CHAPTER VII
THE PEASANTRY OF THE NORTH
Communal Land—System of Agriculture—Parish Fetes—Fasting—Winter Occupations—Yearly Migrations—Domestic Industries—Influence of Capital and Wholesale Enterprise—The State Peasants—Serf-dues—Buckle’s “History of Civilisation”—A precocious Yamstchik—“People Who Play Pranks”—A Midnight Alarm—The Far North.
Ivanofka may be taken as a fair specimen of the villages in the northern half of the country, and a brief description of its inhabitants will convey a tolerably correct notion of the northern peasantry in general.
Nearly the whole of the female population, and about one-half of the male inhabitants, are habitually engaged in cultivating the Communal land, which comprises about two thousand acres of a light sandy soil. The arable part of this land is divided into three large fields, each of which is cut up into long narrow strips. The first field is reserved for the winter grain—that is to say, rye, which forms, in the shape of black bread, the principal food of the rural population. In the second are raised oats for the horses, and buckwheat, which is largely used for food. The third lies fallow, and is used in the summer as pasturage for the cattle.

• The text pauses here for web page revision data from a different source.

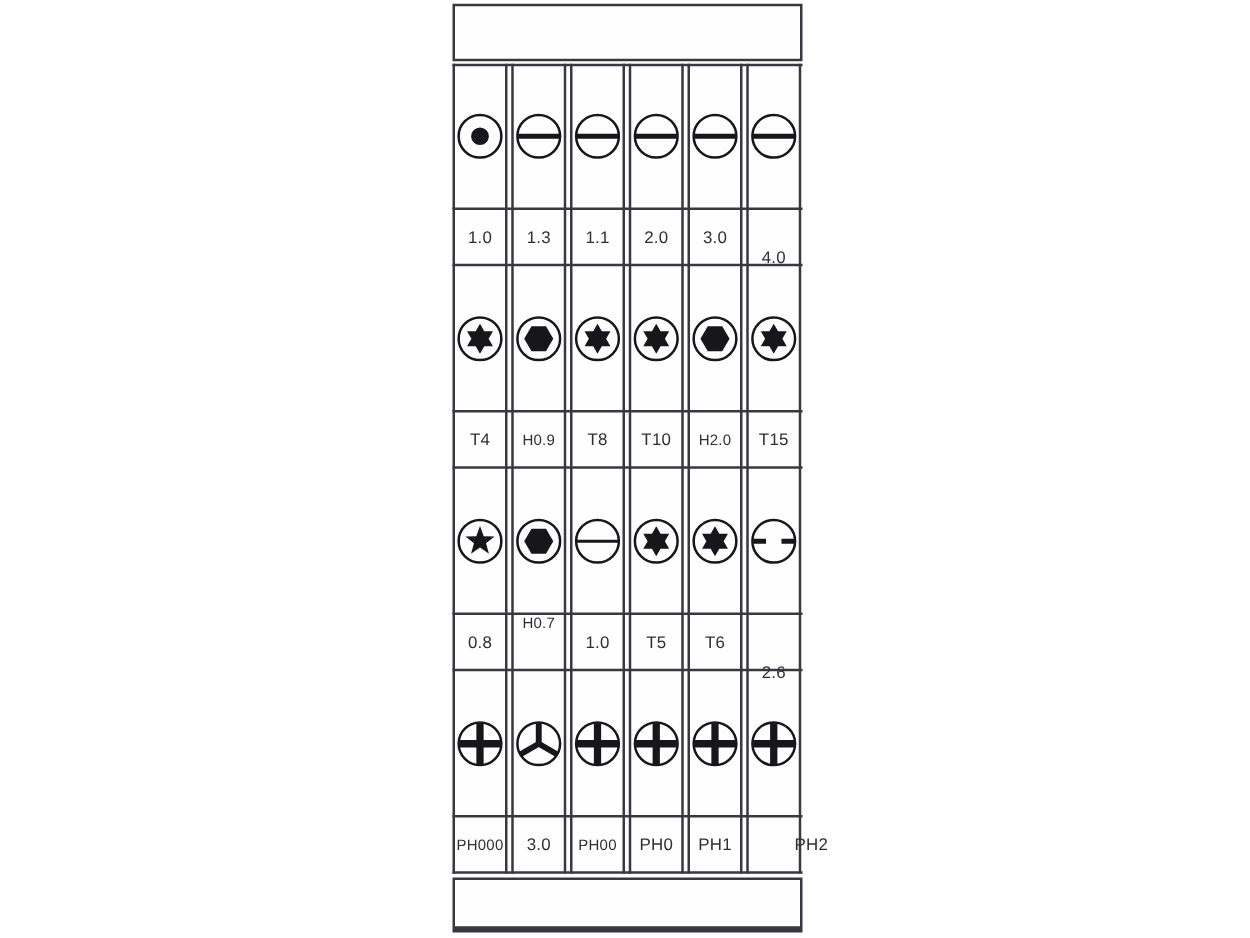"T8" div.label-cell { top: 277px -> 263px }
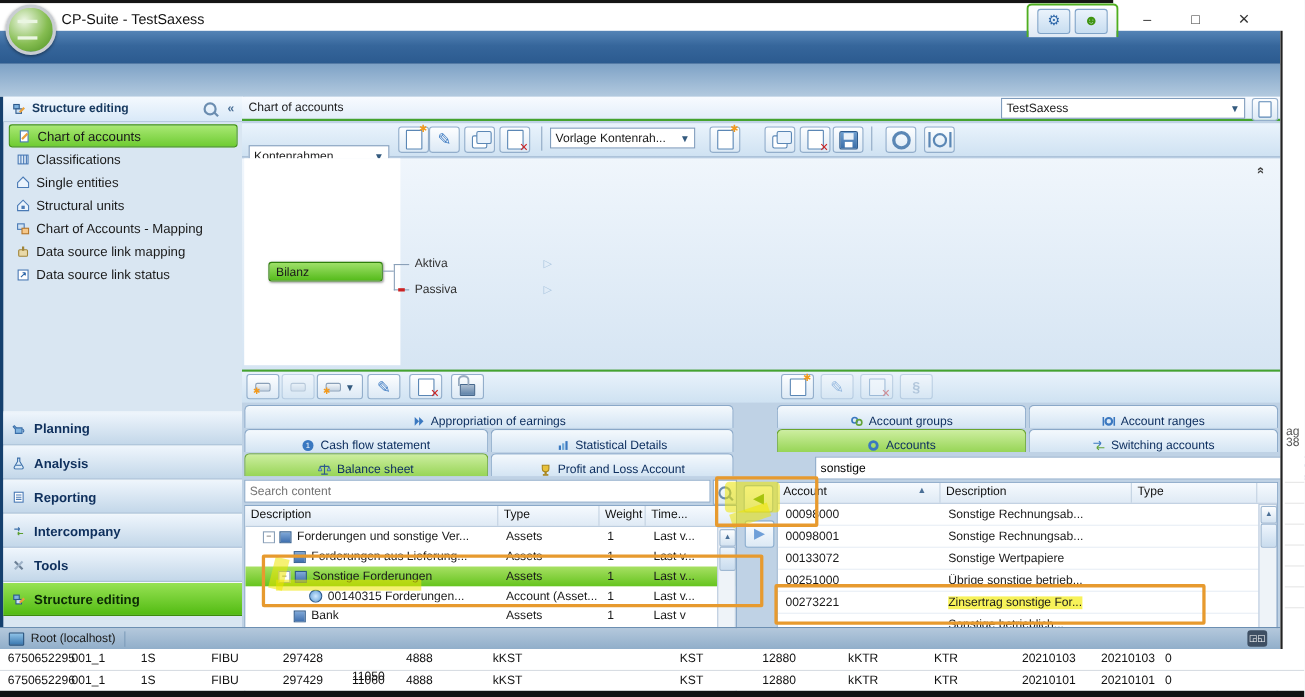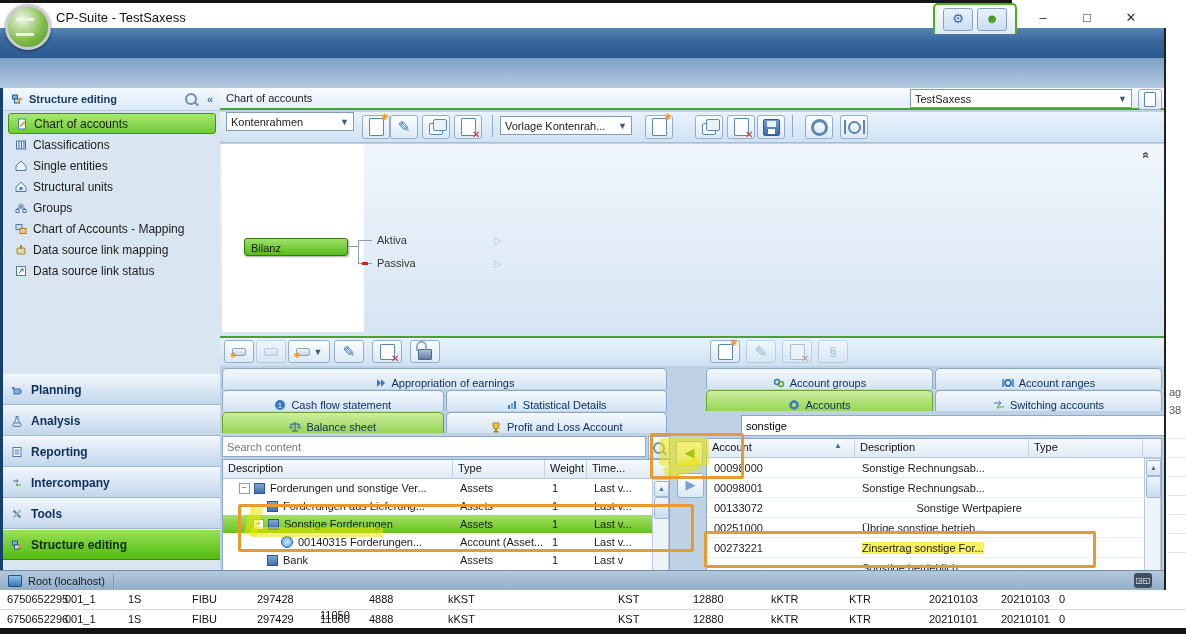"Kontenrahmen" div.combo { top: 0 -> 20px }
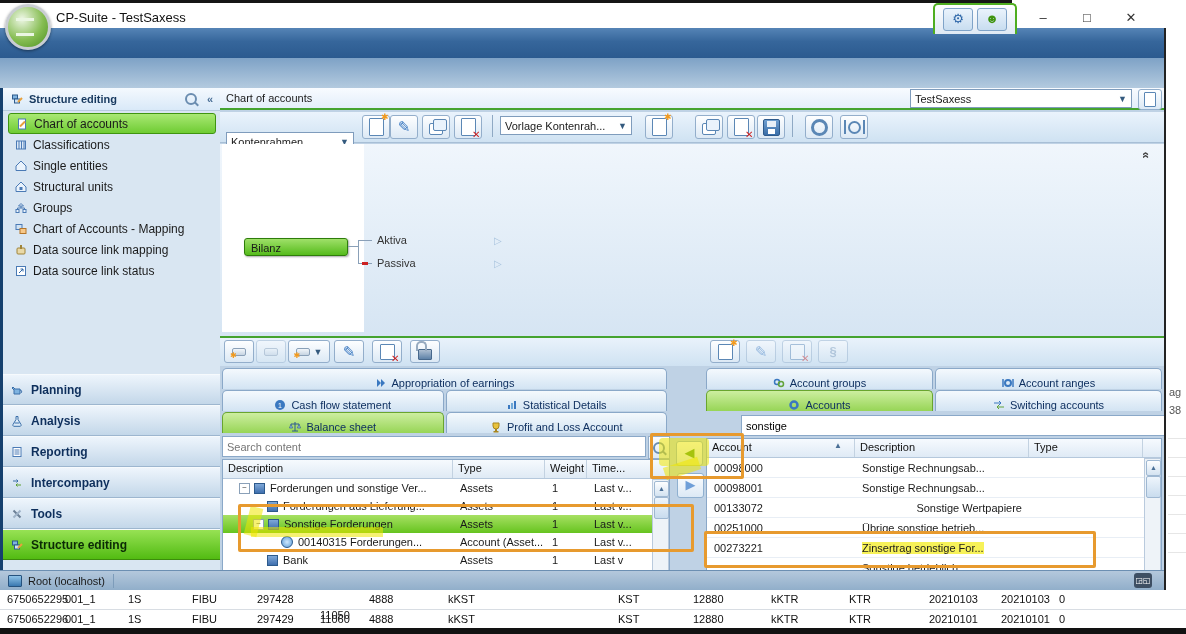"Groups" div.sb-item { html: <div> <span> <svg> <path></path> <rect></rect> <rect></rect> <path></path> </svg> </span> <span>Groups</span> </div> -> none }
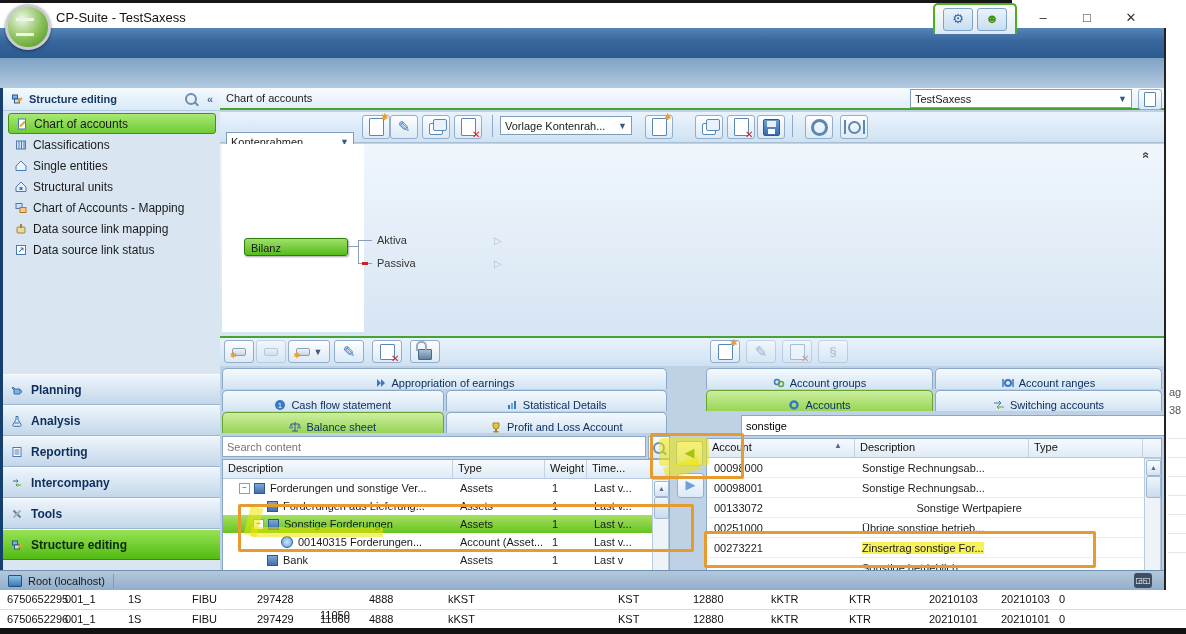"38" span.slivtxt { top: 376px -> 368px }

All the villagers in this part of the country divide the arable land in this way, in order to suit the triennial rotation of crops. This triennial system is extremely simple. The field which is used this year for raising winter grain will be used next year for raising summer grain, and in the following year will lie fallow. Before being sown with winter grain it ought to receive a certain amount of manure. Every family possesses in each of the two fields under cultivation one or more of the long narrow strips or belts into which they are divided.